» WORK TO BE COMPLETED:
Update the excerpt from The Book of the Bush by writing out the part that opens with the words containing "Some kind of" and closes with "such a community.", with "criminals" changed to "convicts".

** SELECTED EXTRACT follows **

The Book of the Bush | Page 3

George Dunnerdale
Jack was sorely tempted
to follow the shilling-a-month men. He quietly slipped ashore, hurried
off to Botany Bay, and lived in retirement until his ship had left Port
Jackson. He then returned to Sydney, penniless and barefoot, and began
to look for a berth. At the Rum Puncheon wharf he found a
shilling-a-month man already installed as cook on a colonial schooner.
He was invited to breakfast, and was astonished and delighted with the

luxuries lavished on the colonial seaman. He had fresh beef, fresh bread,
good biscuit, tea, coffee, and vegetables, and three pounds a month
wages. There was a vacancy on the schooner for an able seaman, and
Jack filled it. He then registered a solemn oath that he would "never go
back to England no more," and kept it.
Some kind of Government was necessary, and, as the first inhabitants
were criminals, the colony was ruled like a gaol, the Governor being
head gaoler. His officers were mostly men who had been trained in the
army and navy. They were all poor and needy, for no gentleman of
wealth and position would ever have taken office in such a community.

** End of SELECTED EXTRACT **
** RECORDS PROVIDED follows **

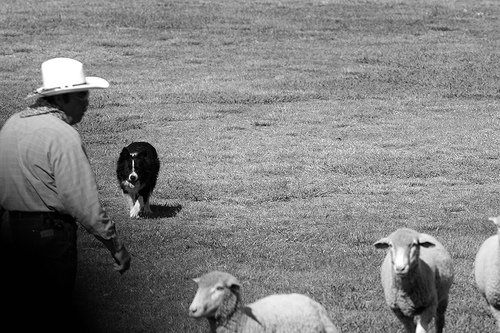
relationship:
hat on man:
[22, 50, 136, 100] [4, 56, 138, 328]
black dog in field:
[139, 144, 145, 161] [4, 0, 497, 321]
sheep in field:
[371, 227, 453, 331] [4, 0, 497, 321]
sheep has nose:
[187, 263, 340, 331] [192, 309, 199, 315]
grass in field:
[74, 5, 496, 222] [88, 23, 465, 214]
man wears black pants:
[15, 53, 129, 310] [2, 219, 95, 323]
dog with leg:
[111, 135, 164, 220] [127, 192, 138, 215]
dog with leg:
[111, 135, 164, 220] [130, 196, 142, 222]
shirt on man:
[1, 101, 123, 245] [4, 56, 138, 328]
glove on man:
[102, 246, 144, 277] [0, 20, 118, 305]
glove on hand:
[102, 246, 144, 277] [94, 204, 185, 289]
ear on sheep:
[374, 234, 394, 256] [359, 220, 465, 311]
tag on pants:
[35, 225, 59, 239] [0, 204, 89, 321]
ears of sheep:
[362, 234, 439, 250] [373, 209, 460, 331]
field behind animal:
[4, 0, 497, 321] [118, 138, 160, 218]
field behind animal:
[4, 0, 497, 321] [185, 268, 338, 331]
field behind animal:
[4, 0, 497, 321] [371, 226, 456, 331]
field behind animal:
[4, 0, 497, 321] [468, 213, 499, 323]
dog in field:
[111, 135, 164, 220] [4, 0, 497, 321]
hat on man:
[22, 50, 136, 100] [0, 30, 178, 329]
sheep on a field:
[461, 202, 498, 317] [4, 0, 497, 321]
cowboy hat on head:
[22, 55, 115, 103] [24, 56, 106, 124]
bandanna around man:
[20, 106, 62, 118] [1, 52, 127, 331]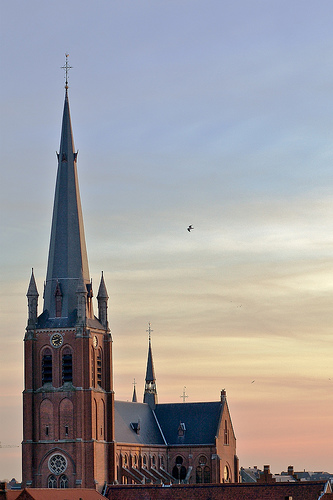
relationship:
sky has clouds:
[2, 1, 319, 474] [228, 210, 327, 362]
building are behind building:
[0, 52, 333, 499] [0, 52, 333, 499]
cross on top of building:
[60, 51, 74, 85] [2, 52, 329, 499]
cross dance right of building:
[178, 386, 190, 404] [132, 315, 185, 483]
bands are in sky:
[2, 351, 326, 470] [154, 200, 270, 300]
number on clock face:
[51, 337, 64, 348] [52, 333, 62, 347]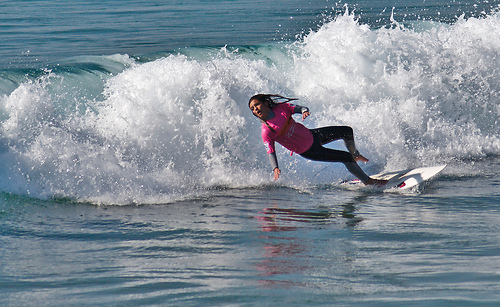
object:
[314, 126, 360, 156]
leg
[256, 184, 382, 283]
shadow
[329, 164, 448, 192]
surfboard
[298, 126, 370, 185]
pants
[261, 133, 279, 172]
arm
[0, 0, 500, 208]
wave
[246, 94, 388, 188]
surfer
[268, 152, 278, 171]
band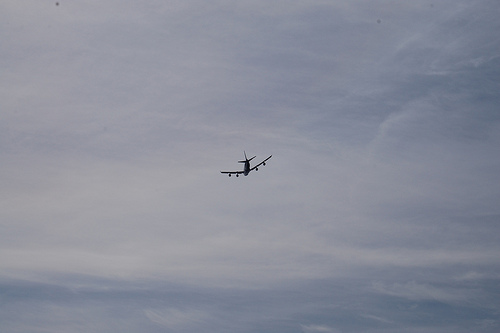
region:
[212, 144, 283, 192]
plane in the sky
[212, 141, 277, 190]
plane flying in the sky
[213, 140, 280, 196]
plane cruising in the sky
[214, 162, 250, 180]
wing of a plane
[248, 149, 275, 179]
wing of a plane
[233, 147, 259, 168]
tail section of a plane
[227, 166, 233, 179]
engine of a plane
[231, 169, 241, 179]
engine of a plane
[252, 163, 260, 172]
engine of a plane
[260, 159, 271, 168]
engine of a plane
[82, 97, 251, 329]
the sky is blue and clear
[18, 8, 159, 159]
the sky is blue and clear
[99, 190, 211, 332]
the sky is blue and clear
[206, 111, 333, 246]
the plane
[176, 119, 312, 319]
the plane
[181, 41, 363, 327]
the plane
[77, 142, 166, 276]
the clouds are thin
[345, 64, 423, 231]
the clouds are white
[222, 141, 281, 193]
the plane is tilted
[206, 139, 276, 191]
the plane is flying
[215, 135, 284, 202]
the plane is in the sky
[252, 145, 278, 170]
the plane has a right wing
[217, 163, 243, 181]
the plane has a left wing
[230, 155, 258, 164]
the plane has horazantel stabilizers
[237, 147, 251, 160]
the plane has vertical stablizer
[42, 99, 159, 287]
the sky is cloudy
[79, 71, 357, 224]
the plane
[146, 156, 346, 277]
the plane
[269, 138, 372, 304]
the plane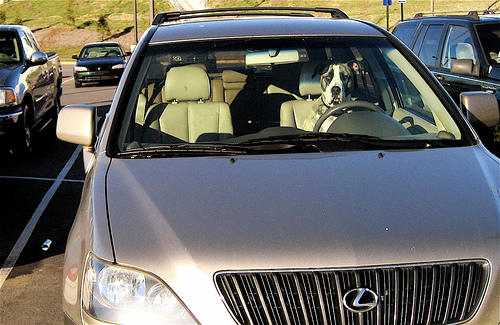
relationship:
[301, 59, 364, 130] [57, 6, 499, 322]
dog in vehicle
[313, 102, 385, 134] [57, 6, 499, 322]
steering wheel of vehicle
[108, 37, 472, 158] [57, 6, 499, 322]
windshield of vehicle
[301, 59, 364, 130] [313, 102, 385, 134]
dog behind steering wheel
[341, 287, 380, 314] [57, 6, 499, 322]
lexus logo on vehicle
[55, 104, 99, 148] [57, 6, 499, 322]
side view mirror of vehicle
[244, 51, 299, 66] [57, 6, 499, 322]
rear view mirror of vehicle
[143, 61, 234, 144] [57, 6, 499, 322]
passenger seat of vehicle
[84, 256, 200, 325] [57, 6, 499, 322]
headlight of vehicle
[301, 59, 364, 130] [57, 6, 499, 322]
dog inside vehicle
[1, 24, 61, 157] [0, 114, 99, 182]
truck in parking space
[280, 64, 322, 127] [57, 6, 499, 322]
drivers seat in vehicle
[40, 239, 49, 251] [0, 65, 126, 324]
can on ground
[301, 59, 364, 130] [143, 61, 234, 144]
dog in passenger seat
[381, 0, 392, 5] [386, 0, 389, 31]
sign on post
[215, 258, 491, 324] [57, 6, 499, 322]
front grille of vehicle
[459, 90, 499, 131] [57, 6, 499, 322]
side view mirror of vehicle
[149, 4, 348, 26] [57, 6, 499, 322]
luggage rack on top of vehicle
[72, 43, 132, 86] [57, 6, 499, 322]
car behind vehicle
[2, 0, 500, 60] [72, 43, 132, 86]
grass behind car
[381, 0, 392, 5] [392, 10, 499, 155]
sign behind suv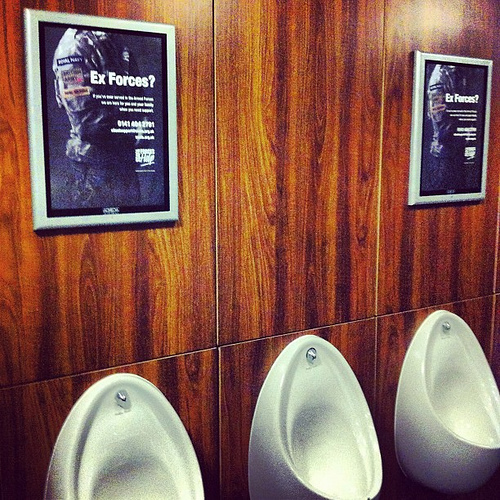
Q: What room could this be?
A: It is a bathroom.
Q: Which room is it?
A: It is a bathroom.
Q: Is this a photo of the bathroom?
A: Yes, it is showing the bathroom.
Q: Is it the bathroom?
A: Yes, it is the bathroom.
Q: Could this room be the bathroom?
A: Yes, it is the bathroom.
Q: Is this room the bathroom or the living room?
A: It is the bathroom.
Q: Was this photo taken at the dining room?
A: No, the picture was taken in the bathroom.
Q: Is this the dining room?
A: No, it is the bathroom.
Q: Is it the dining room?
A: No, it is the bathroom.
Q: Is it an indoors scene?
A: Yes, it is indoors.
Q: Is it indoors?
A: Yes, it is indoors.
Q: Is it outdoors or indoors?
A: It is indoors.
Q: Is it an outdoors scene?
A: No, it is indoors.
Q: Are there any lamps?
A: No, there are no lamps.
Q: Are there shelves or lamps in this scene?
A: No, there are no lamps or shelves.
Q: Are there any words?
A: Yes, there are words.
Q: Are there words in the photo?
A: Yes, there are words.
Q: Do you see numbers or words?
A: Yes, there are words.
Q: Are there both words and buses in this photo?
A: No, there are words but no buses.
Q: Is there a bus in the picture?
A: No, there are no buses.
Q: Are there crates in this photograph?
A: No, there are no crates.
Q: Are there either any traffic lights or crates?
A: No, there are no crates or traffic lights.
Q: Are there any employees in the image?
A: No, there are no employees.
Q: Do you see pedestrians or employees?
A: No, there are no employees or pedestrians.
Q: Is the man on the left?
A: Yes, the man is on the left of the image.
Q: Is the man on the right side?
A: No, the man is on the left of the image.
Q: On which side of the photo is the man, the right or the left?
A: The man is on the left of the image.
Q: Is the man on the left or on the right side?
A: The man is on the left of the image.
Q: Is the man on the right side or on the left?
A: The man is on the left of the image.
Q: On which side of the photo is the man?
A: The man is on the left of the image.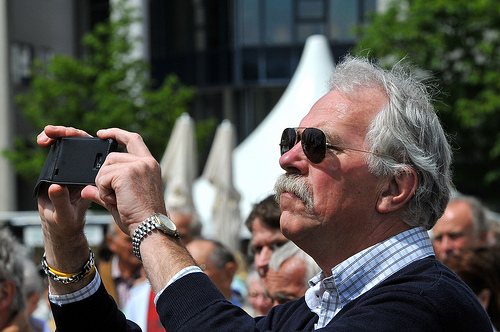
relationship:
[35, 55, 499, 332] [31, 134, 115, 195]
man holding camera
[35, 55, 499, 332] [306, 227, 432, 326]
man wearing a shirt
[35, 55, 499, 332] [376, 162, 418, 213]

** End of RECORDS PROVIDED **

» RESPONSE BELOW:
Some kind of Government was necessary, and, as the first inhabitants
were convicts, the colony was ruled like a gaol, the Governor being
head gaoler. His officers were mostly men who had been trained in the
army and navy. They were all poor and needy, for no gentleman of
wealth and position would ever have taken office in such a community.